Nicht nur das machen, was andere vorgeben, sondern lernen, das zu tun, was man selbst will – das ist das emanzipatorische, repressionsfreie Erziehungsprinzip, das sich als Folge der 68er verbreitete. Viele Eltern lehnten die autoritären Erziehungsmethoden der regulären Kindergärten ab. Zudem herrschte ein eklatanter Mangel an Kindergartenplätzen. Das führte seit Ende der 60er Jahre dazu, dass immer mehr Elternkollektive Kinderläden gründeten, in denen mit modernen Erziehungsmodellen experimentiert wurde.

Die ersten entstanden in Frankfurter und Berliner Studentenkreisen. Hinter allen Erziehungskonzepten stand das Ziel, Kinder zu mündigen, selbstbestimmten sowie kritischen Menschen zu erziehen. Durch den Bruch mit der Kultur des Gehorsams und die radikale Ablehnung von Autoritäten sollten die Kinder zur Eigenverantwortung und auch zum Widerstand befähigt werden. So wollte man sie davor bewahren, faschistischen Ideologien zu verfallen.

Ein besonderer Impuls ging von den Theorien und Erfahrungen des britischen Pädagogen A.S. Neill aus. Die heute oft geschmähte antiautoritäre Erziehung bedeutete allerdings nicht unbedingt, dass Kinder ohne Regeln und sich selbst überlassen aufwachsen sollten („Laissez-faire“), sondern dass sie sich in Geborgenheit und einem stabilen Bezugsrahmen freiheitlich entwickeln können. In den 70er Jahren setzte sich auch in den traditionellen Kindergärten allmählich ein nicht-autoritärer Erziehungsstil durch.

 

„Revolte in der Revolte“: Die Neue Frauenbewegung

Geboren aus der „Revolte in der Revolte“: Die Neue Frauenbewegung

Eine „Revolte in der Revolte‘ auf dem Delegiertenkongress des SDS stand im September 1968 in Frankfurt am Beginn der neuen Frauenbewegung. In einer flammenden Rede hatte die Genossin Helke Sander vom „Aktionsrat zur Befreiung der Frauen“ die Verhältnisse beschrieben, die Frauen daran hinderten, sich an der Gestaltung von Gesellschaft und Politik im gleichen Maße zu beteiligen wie die Männer und folgerichtig die Aufnahme dieser Befunde in die Agenda verlangt.
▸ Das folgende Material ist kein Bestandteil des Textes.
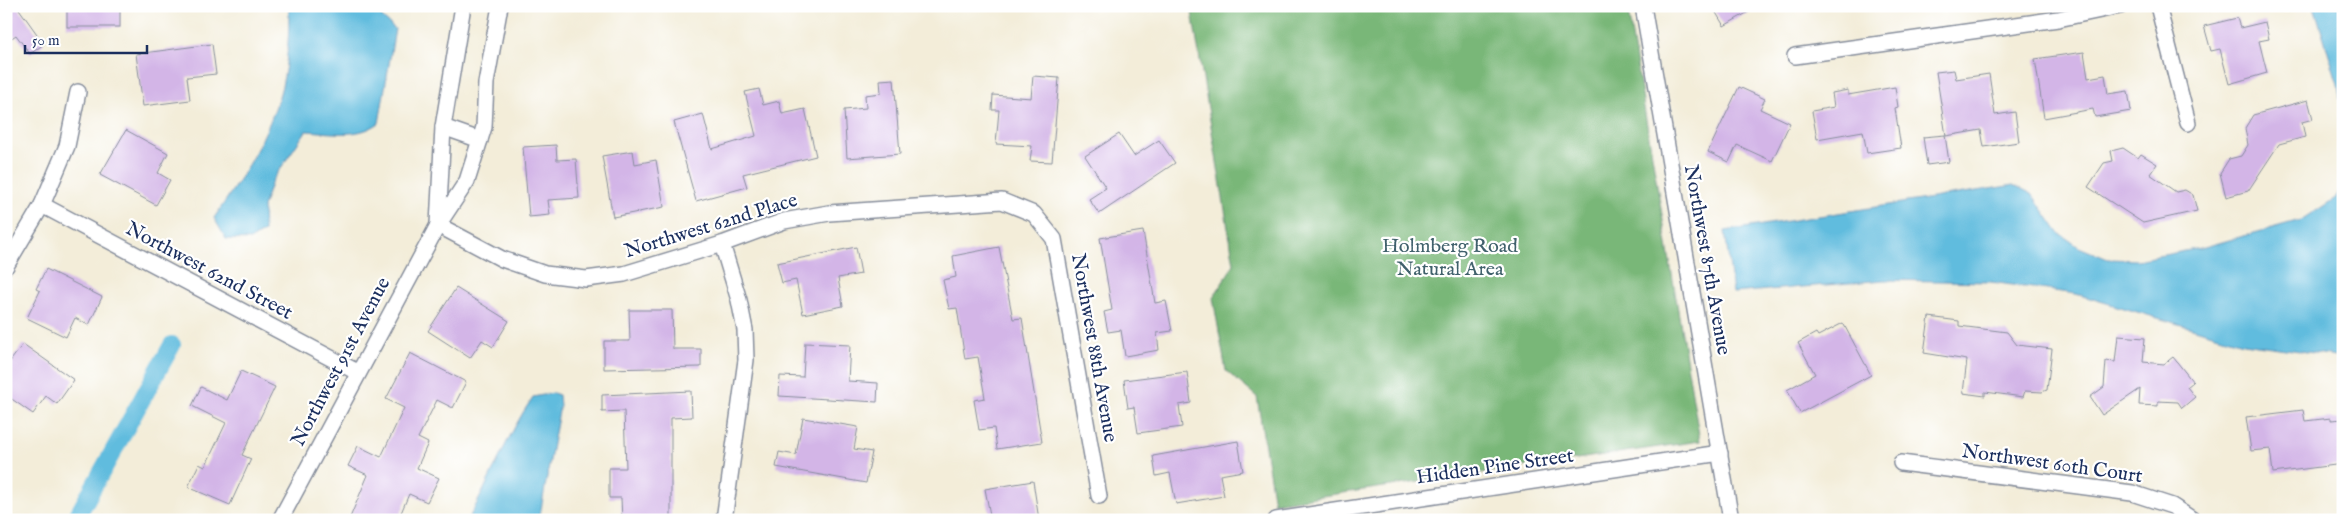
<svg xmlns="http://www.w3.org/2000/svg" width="2349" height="526" font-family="'IM FELL English',serif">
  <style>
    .forest { fill: #79b778; stroke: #4a736b }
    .water { fill: #61bcde; stroke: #3e769e }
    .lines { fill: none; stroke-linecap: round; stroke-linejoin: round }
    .canal { stroke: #61bcde; stroke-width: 18 }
    .building { fill: #d3b5e7 }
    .street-casing { stroke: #878e9c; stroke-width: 18 }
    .street { stroke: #fff; stroke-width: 15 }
    .labels { text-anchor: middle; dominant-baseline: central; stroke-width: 4.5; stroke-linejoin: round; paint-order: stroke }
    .street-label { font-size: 20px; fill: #1b2f5e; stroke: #fff }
    .park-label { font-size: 20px; fill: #40616c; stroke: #fff }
  </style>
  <rect width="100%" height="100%" fill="#fff"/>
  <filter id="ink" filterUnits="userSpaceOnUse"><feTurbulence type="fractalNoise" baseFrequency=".02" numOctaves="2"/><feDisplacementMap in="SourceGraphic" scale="10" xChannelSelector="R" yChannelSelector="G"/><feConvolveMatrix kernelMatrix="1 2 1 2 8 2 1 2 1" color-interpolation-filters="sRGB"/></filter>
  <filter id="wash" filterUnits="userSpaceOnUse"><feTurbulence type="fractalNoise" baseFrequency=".0096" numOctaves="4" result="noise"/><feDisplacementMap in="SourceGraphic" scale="20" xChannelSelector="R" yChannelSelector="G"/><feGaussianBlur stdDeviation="1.12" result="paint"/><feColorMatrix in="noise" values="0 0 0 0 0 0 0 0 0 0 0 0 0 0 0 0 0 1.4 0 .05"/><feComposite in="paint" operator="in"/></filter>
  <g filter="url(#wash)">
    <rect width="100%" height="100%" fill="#f3edd9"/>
    <!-- forest -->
    <path class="forest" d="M1191 6H1627L1700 441 1274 503 1257 397 1226 371 1213 298 1234 264Z"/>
    <!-- water -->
    <g class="water">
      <path d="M289 6H380L382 17 395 29 379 123C357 139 331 132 306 131L272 181 263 207 264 231 250 240 226 239 214 218C241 178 270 134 282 86 288 60 289 33 289 6Z"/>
      <path d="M2314 6H2343V116L2338 84Z"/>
      <path d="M2343 183V357L2243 343 2076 294 1991 282 1884 280 1733 293 1725 231 2014 185 2032 194 2059 233 2079 247 2108 259 2137 260 2201 248 2304 219 2337 197Z"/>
      <path d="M553 393 559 395 560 406 539 520H468C491 479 507 435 533 397Z"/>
    </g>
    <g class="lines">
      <!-- canal -->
      <path class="canal" d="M75 520 172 345"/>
    </g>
    <g id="blocks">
      <!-- building -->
      <g class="building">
        <path d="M6 6H17L44 44 30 54 16 35 6 42Z"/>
        <rect x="67" y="6" width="53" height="21"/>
        <path d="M1712 6H1759L1724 26Z"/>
        <path d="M2237 18 2240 28 2265 22 2269 39 2259 41 2267 73 2229 84 2220 49 2211 51 2204 26Z"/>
        <path d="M212 44 216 74 187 77 190 100 143 106 136 54Z"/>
        <path d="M2084 52 2088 78 2105 75 2108 94 2128 91 2131 111 2095 117 2093 109 2044 118 2035 59Z"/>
        <path d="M1954 70 1956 79 1989 74 1995 115 2015 112 2019 142 1984 147 1981 130 1946 136 1936 72Z"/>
        <path d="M1033 76 1059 78 1052 162 1030 161 1032 146 996 144 999 110H992L993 95 1031 98Z"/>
        <path d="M894 79 900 154 847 158 844 110 866 108 865 95 881 93 880 80Z"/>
        <path d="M1739 87 1765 99 1760 109 1790 123 1772 161 1737 145 1729 162 1708 152Z"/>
        <path d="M1895 87 1898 107 1895 108 1901 148 1867 153 1863 131 1817 139 1812 111 1834 107 1832 93 1848 90V95Z"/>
        <path d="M759 89 763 105 779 101 782 114 805 109 816 156 743 174 747 187 696 201 674 122 703 114 712 149 756 136 745 92Z"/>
        <path d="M2308 100 2313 119 2302 122 2305 137 2279 144 2248 191 2226 197 2220 173 2229 159 2241 156 2248 145 2245 128 2253 115Z"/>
        <path d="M126 130 168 153 158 173 170 180 156 205 100 175Z"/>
        <path d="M1119 134 1134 156 1159 140 1175 163 1099 214 1089 199 1106 188 1085 156Z"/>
        <path d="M1945 135 1949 162 1927 165 1923 137Z"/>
        <path d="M556 145 557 160 576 159 579 198 548 200 550 215 529 217 523 147Z"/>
        <path d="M2123 148 2138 158 2141 154 2157 164 2150 174 2176 192 2185 190 2193 195 2197 211 2143 223 2088 187 2104 163 2113 161 2111 151Z"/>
        <path d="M633 151 635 164 656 160 664 207 613 217 602 156Z"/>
        <path d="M1143 231 1155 303 1166 301 1172 331 1157 333 1159 350 1125 356 1121 330 1108 332 1104 312 1112 310 1100 238Z"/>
        <path d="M856 247 861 274 838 278 843 306 803 314 796 280 782 283 777 263Z"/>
        <path d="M999 247 1013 319 1022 318 1042 442 997 449 994 428 979 430 974 400 985 398 978 357 965 359 957 308 949 309 943 280 956 277 953 256Z"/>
        <path d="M46 269 102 297 89 325 75 318 66 337 27 318 40 291 36 289Z"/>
        <path d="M456 288 509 321 493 347 482 340 470 358 428 331Z"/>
        <path d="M629 310H672L673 349H701V367L604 369V341H630Z"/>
        <path d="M1929 317 1959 321V326L2007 332 2017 345 2052 349 2047 390 2042 392 2025 391 2023 397 1985 392V396L1963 393 1967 360 1924 353Z"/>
        <path d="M1843 323 1871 375 1800 413 1787 390 1815 374 1798 343 1816 333 1818 336Z"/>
        <path d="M2118 336 2145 338 2143 362 2164 364 2173 357 2193 382 2187 387 2195 397 2182 408 2178 402 2158 401V406L2139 405 2140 389 2102 415 2090 397 2104 387 2106 361 2115 362Z"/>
        <path d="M805 343 850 345 848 381 878 383 877 402 779 396 780 376 803 377Z"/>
        <path d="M23 344 74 380 57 404 46 396 33 414 6 395V367Z"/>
        <path d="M410 353 466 382 453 408 437 400 418 438 428 443 417 468 439 478 427 502 409 494 398 520H349L368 475 348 466 358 446 381 457 404 408 386 399Z"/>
        <path d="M241 371 275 387 242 455 251 459 230 505 188 487 199 464 205 467 226 423 192 406 201 387 227 400Z"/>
        <path d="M1187 372 1191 403 1179 405 1182 427 1138 433 1134 407 1128 408 1124 380Z"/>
        <path d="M691 391 692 417 671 418V519L622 520 621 498H609V468H626L624 411 602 412V395Z"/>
        <path d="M2303 410 2305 421 2331 418V420L2343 419V464L2273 473 2270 449 2251 451 2246 417Z"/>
        <path d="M803 418 858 427 854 449 872 452 866 483 776 467 779 452 796 455Z"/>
        <path d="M1238 441 1243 471 1220 475 1224 496 1176 504 1170 473 1156 476 1153 456Z"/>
        <path d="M1033 481 1039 520H991L985 489Z"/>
      </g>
    </g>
  </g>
  <g filter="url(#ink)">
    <use href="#blocks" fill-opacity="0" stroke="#878e9c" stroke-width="1"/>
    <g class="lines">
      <defs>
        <g id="street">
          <path d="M1643 6 1731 520"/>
          <path d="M2158 6 2188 123"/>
          <path d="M1795 56 2058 19 2120 6"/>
          <path d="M443 127 480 140"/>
          <path d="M42 205 357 372"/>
          <path d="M438 225 502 259 545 274 586 279 624 274 722 244 784 221 829 213 1002 201 1034 214 1054 239 1099 496"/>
          <path d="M438 225 443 127 463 6"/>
          <path d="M722 244 739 300 745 330 746 360 724 520"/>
          <path d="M6 266 42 205 67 146 78 92"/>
          <path d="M1901 463 2132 493 2172 506 2193 520"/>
          <path d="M280 520 438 225 467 181 484 127 486 83 500 6"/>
          <path d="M1276 520 1720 453"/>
        </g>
      </defs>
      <!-- street casing -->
      <use href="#street" class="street-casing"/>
      <!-- street -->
      <use href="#street" class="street"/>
    </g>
  </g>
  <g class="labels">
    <!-- street labels -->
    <g class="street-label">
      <text transform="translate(711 226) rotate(-17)">Northwest 62nd Place</text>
      <text transform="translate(1707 260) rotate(80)">Northwest 87th Avenue</text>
      <text transform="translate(209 271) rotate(28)">Northwest 62nd Street</text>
      <text transform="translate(1094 348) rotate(80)">Northwest 88th Avenue</text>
      <text transform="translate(341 362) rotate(-62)">Northwest 91st Avenue</text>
      <text transform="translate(2052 464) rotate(8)">Northwest 60th Court</text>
      <text transform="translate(1495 467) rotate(-8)">Hidden Pine Street</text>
    </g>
    <!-- park labels -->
    <g class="park-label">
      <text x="1450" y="246">Holmberg Road<tspan x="1450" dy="23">Natural Area</tspan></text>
    </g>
  </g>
  <!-- margin -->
  <rect width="2349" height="526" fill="none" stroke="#fff" stroke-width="25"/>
  <!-- scale -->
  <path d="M25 45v8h122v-8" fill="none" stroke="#1b2f5e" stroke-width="2.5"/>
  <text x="32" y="45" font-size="15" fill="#1b2f5e" stroke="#ffffff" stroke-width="4" paint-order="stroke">50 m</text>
</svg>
Als die Genossen nach dem Antrag kommentarlos in der Tagesordnung fortfuhren, flogen die legendären Tomaten, und die Frauen verließen empört das Plenum. Ihnen war klar geworden, dass sie selber für Veränderung sorgen müssen - ohne Männer. Die hinderlichen Verhältnisse fanden die Frauen in ihrem Alltag vor. Sie alleine waren per Gesetz zuständig für Haushalt und Kindererziehung, Die Männer führten das Wort, sowohl in der Gemeinde als auch in der Familie.
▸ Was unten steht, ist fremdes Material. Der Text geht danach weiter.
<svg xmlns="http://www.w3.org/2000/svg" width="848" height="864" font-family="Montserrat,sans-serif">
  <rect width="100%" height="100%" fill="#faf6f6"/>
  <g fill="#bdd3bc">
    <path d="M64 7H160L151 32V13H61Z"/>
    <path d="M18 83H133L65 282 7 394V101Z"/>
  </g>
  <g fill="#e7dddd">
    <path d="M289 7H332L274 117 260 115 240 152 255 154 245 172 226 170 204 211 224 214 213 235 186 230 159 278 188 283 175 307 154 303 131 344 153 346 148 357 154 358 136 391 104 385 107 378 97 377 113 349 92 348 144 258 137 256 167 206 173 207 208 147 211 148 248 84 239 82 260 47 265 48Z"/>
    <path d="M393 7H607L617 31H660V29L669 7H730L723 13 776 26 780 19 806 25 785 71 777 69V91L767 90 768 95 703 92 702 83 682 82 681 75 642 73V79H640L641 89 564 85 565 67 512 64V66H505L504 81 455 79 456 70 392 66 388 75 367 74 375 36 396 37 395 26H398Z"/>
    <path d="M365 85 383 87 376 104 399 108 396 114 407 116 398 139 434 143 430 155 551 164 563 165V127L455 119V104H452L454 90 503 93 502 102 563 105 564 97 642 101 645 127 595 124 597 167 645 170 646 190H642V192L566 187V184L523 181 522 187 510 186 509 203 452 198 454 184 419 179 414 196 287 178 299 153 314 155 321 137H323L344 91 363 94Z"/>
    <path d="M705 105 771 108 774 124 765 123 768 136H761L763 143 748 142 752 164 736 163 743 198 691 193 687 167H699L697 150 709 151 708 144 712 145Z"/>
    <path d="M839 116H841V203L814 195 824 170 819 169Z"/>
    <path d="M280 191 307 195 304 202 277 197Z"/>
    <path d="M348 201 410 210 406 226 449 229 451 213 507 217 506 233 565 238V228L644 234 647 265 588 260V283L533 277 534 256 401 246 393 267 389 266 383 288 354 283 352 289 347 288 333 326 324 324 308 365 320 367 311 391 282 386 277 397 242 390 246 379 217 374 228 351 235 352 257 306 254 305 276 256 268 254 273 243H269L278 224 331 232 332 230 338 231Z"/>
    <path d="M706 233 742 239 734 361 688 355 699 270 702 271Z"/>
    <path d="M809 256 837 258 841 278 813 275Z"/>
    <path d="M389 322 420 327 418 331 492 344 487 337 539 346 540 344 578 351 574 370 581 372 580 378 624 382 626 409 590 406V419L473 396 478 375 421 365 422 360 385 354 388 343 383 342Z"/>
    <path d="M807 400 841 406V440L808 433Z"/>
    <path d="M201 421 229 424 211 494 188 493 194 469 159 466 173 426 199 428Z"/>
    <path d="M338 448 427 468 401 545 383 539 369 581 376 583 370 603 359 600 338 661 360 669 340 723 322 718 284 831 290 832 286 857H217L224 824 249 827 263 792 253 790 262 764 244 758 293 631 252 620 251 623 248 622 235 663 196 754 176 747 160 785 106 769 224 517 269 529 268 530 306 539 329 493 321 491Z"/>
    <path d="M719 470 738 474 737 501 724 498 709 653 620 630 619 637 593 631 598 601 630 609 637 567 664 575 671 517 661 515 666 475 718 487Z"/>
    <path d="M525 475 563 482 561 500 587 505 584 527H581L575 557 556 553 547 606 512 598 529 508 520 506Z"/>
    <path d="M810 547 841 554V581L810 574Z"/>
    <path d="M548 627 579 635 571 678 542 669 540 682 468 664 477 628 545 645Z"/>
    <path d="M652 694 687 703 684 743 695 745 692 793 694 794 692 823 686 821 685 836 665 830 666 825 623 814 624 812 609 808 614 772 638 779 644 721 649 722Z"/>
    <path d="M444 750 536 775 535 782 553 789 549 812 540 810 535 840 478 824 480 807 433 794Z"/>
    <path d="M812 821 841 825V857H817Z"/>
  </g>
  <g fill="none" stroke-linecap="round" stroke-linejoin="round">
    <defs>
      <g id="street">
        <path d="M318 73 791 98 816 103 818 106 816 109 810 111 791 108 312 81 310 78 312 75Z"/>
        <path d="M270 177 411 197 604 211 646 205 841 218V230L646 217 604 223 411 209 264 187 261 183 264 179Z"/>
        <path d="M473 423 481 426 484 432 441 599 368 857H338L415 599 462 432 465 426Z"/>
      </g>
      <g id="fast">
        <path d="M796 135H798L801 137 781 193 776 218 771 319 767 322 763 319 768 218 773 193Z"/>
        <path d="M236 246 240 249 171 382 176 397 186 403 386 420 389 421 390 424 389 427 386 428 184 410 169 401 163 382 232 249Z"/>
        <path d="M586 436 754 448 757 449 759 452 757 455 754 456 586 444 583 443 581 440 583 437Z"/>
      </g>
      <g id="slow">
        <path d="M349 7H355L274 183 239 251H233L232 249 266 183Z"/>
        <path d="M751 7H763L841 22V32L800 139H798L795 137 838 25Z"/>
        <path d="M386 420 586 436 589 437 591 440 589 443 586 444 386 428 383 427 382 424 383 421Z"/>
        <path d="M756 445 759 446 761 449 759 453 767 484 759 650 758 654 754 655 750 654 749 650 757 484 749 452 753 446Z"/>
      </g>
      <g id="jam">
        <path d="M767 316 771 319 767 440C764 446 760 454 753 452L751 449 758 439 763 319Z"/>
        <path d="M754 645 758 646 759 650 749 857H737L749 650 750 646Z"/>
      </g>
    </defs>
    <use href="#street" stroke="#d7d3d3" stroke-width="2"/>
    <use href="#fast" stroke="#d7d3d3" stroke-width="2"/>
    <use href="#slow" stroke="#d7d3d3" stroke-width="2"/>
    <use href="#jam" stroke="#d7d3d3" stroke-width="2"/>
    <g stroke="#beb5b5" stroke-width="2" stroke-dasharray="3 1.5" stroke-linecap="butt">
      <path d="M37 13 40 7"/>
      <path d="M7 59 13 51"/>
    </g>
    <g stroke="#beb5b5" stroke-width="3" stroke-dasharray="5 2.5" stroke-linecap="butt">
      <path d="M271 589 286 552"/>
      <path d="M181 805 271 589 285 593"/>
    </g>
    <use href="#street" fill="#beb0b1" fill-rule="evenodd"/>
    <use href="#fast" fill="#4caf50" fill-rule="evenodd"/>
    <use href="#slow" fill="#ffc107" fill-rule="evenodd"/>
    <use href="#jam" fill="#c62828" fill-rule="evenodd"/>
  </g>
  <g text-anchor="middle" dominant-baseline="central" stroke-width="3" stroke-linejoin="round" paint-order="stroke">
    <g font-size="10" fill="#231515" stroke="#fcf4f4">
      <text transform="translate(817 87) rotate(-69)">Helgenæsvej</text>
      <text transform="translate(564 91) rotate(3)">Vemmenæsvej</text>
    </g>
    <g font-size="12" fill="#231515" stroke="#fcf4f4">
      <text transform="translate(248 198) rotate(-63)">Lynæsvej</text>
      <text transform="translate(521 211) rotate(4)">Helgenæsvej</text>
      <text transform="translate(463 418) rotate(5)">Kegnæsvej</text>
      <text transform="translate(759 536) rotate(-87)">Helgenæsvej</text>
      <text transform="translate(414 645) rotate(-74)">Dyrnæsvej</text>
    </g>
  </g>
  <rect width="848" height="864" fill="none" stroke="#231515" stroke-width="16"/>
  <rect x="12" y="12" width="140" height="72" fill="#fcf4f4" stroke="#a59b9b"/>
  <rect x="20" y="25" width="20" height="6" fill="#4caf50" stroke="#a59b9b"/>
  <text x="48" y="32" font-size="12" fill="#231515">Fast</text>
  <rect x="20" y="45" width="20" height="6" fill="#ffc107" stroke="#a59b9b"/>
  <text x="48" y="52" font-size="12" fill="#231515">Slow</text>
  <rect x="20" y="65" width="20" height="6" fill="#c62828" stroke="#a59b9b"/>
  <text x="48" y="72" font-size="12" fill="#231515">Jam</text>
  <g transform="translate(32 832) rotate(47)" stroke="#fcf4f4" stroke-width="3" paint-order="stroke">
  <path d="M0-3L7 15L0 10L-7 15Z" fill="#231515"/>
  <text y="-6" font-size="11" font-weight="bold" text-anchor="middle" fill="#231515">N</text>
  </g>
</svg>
Erst allmählich wurden die Frauen sich dieser Missverhältnisse bewusst und machten das Private öffentlich und damit politisch. Sie lenkten den Fokus auf sich selber, auf ihren Platz in der Gesellschaft und traten den zähen und unermüdlichen Kampf um die ihnen zustehenden Rechte in den Jahren nach 1968 an. Und der Kampf der Frauen ist auch heute noch nicht beendet.